ACTIONS TO TAKE:
[1] In the SQL notes, rewrite the paragraph beginning "Don’t use SIGKILL" as a short bulleted list that keeps its main facts.
[2] According to the SQL notes, what is the path of the PostgreSQL configuration file?

EXTRACTED TEXT:
★ ★ ★ ★ ★ ★ ★

INSERT INTO table_name (column1, column2, column3,...)
VALUES (value1, value2, value3,...)

To update a row

UPDATE table_name
SET column1=value, column2=value2,...
WHERE some_column=some_value

To sort a table

SELECT row1, row2
FROM table
ORDER BY row2 (ASC|DESC)

Delete rows

DELETE FROM table_name
WHERE some_column=some_value

Search in fields

SELECT *
FROM Persons
WHERE City LIKE '%ville'

Conditional statements

CASE WHEN condition THEN result
[WHEN ...]
[ELSE result]
END

Format a date

SELECT DATE_FORMAT(`date`,'%Y-%m-%d') AS showdate 
FROM table

Retrieve records within 90 days of stamp

FROM stockserialitems
WHERE expirationdate < utc_timestamp() + interval 90 day

Check for duplicate rows

SELECT a, b, count(*) cnt 
FROM table
GROUP BY a, b 
HAVING cnt > 1
ORDER BY cnt asc;

Standards

SQLite

Show all tables

.tables

Show table schema


.schema tablename

See if table exists

SELECT name
FROM sqlite_master
WHERE type='table'

Export tables

sqlite3 my.db .dump

Get table sizes

SELECT SUM("pgsize") FROM "dbstat" WHERE name='TABLENAME';

Datatypes

PostgreSQL

Connect to a shell

psql

List databases

$ psql -l

# in psql shell \l

Configuration

/var/lib/pgsql/data/postgresql.conf

View current queries

SELECT * FROM pg_stat_activity ;

Killing long running queries

Don’t use SIGKILL, it will shut down the rest of PostgreSQL, and require a replay

pg_cancel_backend(pid int)

★ ★ ★ ★ ★ ★ ★

SUPPLIED INFORMATION:
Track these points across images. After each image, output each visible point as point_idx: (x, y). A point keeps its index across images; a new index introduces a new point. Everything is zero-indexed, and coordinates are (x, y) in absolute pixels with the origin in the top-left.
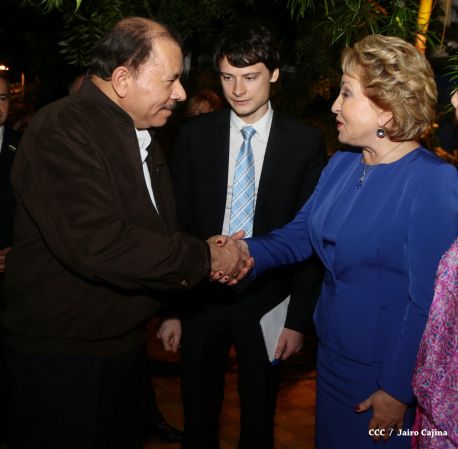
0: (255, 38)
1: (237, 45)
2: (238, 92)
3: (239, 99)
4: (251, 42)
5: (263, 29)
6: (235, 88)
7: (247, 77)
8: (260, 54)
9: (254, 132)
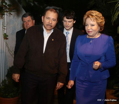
0: (72, 13)
1: (68, 14)
2: (67, 25)
3: (67, 26)
4: (71, 14)
5: (73, 12)
6: (66, 24)
7: (69, 22)
8: (73, 17)
9: (69, 33)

★ ★ ★ ★ ★ ★ ★

SOLVED PROBLEMS:
[1]
- Don't use SIGKILL on long-running queries.
- It shuts down the rest of PostgreSQL.
- It requires a replay.

[2] /var/lib/pgsql/data/postgresql.conf